I felt stung and mortally offended. It was as if someone had literally stuck or stabbed me in the back with a knife. As a black woman of course his comment cut me deep but perhaps what was even more hurtful to me was that he had also offended a very good friend of mine who happened to be born and raised Italian and also a youth leader as well. My initial reaction was so quick. How can you say that? You don’t know who you will marry! I had always been taught that we don’t regard the flesh as Christians and it doesn’t matter what package the person comes in as long as they are the right person God intended for you to be with its all good. In utter shock and disbelief I protested vehemently along with several other women of color youth leaders and my Italian friend but to no avail. This youth leader proceeded to defend his racist statement to the ground. The intense anger I felt swelled. What if there had still been teens, especially black teen girls in the building who heard what he had said? How can he stand in front of a group of racially diverse teens every week and beckon them to enter into a deeply intimate and spiritual place in worship and harbor such racist feelings towards black and Italian women?
At the risk of not causing more strife among the youth staff I kept quiet about the incident but I’ve never forgotten it to this day. Sometimes, I wonder if the youth pastors deserved to know what kind of person they had serving on their staff but I digress. I share this story to show the flaws with the “Christ is all we need” doctrine when it comes to relationships. Obviously, racism exists in the church despite the doctrine and rhetoric about there being no “Jew or Greek” and sadly that extends to romantic relationships too. Perhaps, that explains why over the last nine years the last 11 weddings I’ve attended at my church have only been for young white couples in their early to mid 20’s. So as much the church would like us sisters to believe that white or rainbow man sitting on the pew next to us could be “the One” there might be ghostly matters of race, culture, and ethnicity lurking in the back of his mind that need to be addressed publicly and honestly.

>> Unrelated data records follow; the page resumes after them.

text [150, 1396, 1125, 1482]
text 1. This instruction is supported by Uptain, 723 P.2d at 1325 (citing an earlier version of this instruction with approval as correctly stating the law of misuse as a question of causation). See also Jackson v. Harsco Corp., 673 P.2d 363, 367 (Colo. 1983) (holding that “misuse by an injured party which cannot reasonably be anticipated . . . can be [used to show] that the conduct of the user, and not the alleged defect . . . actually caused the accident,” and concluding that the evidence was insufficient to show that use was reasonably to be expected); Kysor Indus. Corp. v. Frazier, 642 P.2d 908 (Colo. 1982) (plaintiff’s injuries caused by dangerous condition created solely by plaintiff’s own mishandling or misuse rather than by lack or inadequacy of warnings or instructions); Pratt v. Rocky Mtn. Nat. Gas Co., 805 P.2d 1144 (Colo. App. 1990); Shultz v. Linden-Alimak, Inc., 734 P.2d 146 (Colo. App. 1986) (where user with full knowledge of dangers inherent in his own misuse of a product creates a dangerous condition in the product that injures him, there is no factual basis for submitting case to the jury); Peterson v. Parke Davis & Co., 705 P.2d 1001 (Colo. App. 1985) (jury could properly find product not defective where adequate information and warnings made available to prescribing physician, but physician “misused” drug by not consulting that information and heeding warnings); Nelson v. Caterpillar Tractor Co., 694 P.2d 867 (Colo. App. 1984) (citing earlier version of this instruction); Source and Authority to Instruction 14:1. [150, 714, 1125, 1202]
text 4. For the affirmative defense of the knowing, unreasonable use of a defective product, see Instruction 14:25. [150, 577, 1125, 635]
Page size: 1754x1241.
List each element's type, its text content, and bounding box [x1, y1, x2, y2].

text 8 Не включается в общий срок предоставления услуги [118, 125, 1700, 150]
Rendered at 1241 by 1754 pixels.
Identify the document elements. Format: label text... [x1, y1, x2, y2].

In the end we educated/professional women of color and of faith are juggling our Christianity with our race, class, and gender, which is quite a balancing act. To assume that shared faith in Christ trumps all these identity markers is foolish, unrealistic, and insulating in many ways. We need partners Christian or no Christian who are willing to negotiate these issues with us and unfortunately I have not met any men in church that can do this. So, despite your protests I’m not “taking anyone of the table”. Sorry Pastor.